Voilà ce qui s'est passé. Dans le cadre de ma visite en Turquie, j’ai rencontré des personnes haut placées, y compris le maire d'Ankara Melih Gökçek, qui a pu me confier son opinion sur la situation politique en Turquie à la veille du putsch. Lors de notre entretien Melih Gökçek, qui est très proche du président Erdogan, parlait d’un état parallèle en Turquie crée par la secte de Fethullah Gülen.
Cette secte est basée aux États-Unis, en Pennsylvanie, d'où elle dirige son réseau d’agents d'influence qui se répandent dans la société turque.
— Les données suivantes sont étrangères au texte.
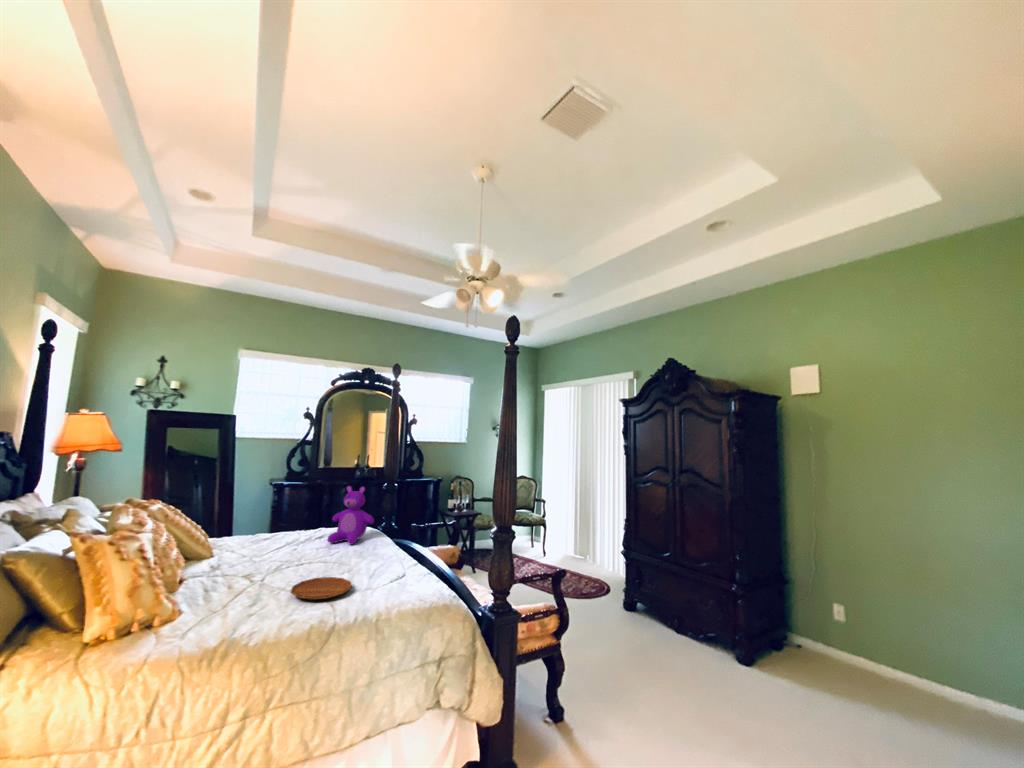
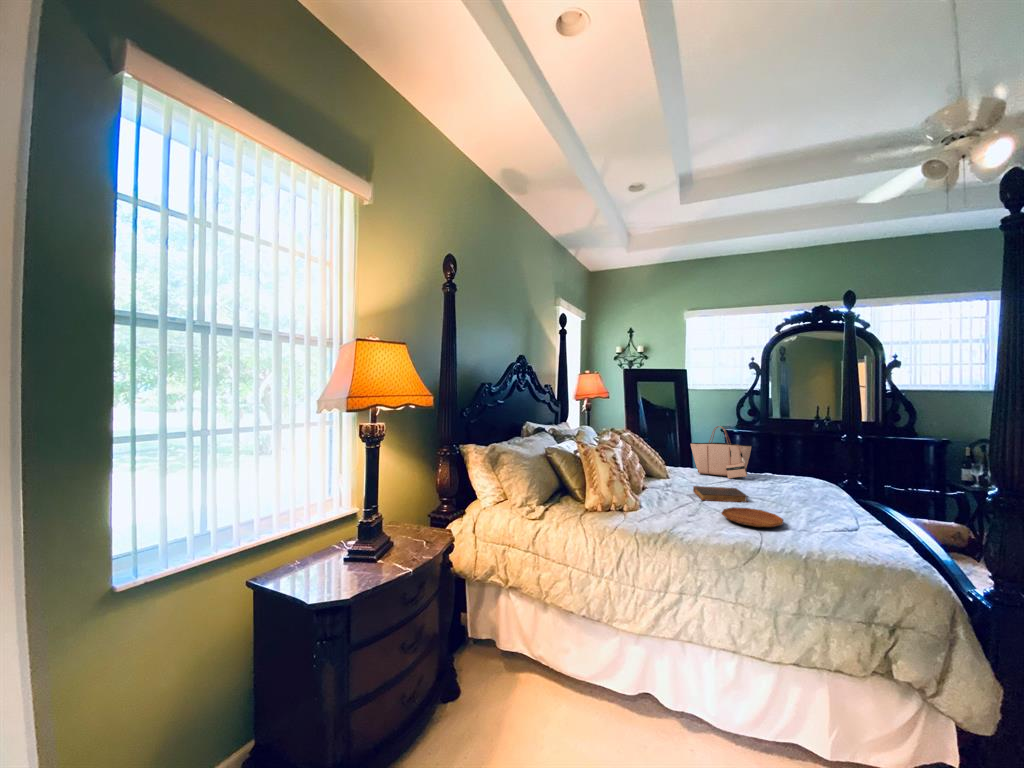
tote bag: none [244,486,313,544] -> present [690,426,752,479]
teddy bear: present [328,486,374,545] -> none [769,430,824,490]
book: none [250,555,314,580] -> present [693,486,748,503]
Melih Gökçek a avoué n’avoir pas compris tout de suite que, sous couvert de programmes humanitaires et de bienfaisance, se cachent des structures dirigées par la CIA.
Lors de cette conversation privée Melih Gökçek avait exprimé l’idée, qu’il a ensuite exprimé publiquement pendant le coup d'Etat, que c’est la secte de Fethullah Gülen qui a abattu l’avion russe et a tué son pilote. Car le but des États-Unis était de brouiller Ankara et Moscou au moment où nos pays étaient proches d’une collaboration. L'avion et la mort du pilote sont devenus le point de départ de cette intrigue géopolitique. Les Américains ont prévu que le boycott russe affaiblirait les positions d’Erdogan et qu’ils pourraient ensuite le remplacer par Ahmet Davutoglu. C'est pourquoi en Turquie se sont formées deux forces : d'un côté les kémalistes et les patriotes qui voulaient rétablir les relations avec la Russie - ils poussaient même Erdogan à présenter des excuses officielles. Et de l’autre, la secte de Gülen et les structures proaméricaines qui, au contraire, voulaient aggraver la situation.
À la fin de notre rencontre, deux heures avant la révolution, Melih Gökçek disait: «Nous avons sous-estimé la puissance de l'État parallèle crée par les américains et les partisans de Gülen. C’est notre faute. Mais désormais nous corrigerons notre action, la priorité c’est le nouveau rapprochement avec Moscou».
À l'aéroport d'Ankara, pendant que j'attendais le vol pour Moscou, j'ai entendu des coups de feu et des explosions. L'aéroport était cerné par les militaires. Les départs ont été annulés.
Nous avons été informés du coup d'Etat des militaires insurgés contre Erdogan. Mais pour moi il était clair que c’était le réseau d'agents qui occupaient les postes influents dans l'armée. C’était le réseau de Fethullah Gülen qui a mis en pratique le plan final de déstabilisation.
C'était la dernière chance de renverser Erdogan, qui, avec le soutien des kémalistes, a décidé de rompre avec Washington et se tourner vers la politique eurasienne, c'est-à-dire vers Moscou. Plusieurs politiques turcs m’ont même fait savoir que la Turquie examinait sérieusement la perspective de sortir de l'OTAN et de se rapprocher de Moscou pour les questions militaires. Le réseau d'agents américains avait pour seule issue le coup d’Etat, et les forces proaméricaines ont tenté de le réaliser.
Cette nuit-là était pleine d’incertitude. Mais vers le petit matin les forces patriotiques nationales de la Turquie ont réprimé la révolte. Et tout ce dont l’on discutait en chuchotant la veille, était prononcé ouvertement sur les tribunes publiques – non seulement par le maire d'Ankara ou le premier-ministre, mais aussi par Erdogan lui-même : le putsch a été fomenté par les mêmes forces qui ont abattu l'avion russe: l'État parallèle.
Mais maintenant, plus rien ne retient la Turquie de totalement rompre ses relations avec les instigateurs du renversement du pouvoir légitime par la force, sortir de l'OTAN et se rapprocher de la Russie réellement. L’avenir c’est l'Axe Moscou-Ankara, comme j’avais intitulé mon livre, publié en Turquie il y a dix ans. A l'époque j’ai pris les devants, mais maintenant l’Histoire a rendu possible cette idée stratégique.
Depuis des siècles la Russie et la Turquie s’empêchaient l'un et l'autre d’atteindre les buts souhaités. С’était la raison de nombreuses guerres. Si nous bâtissons une stratégie commune, nous réglerons ensemble tous nos problèmes, avec la paix et le partenariat stratégique. C'était la prophétie du grand philosophe russe, slavophile et conservateur Konstantin Leontiev.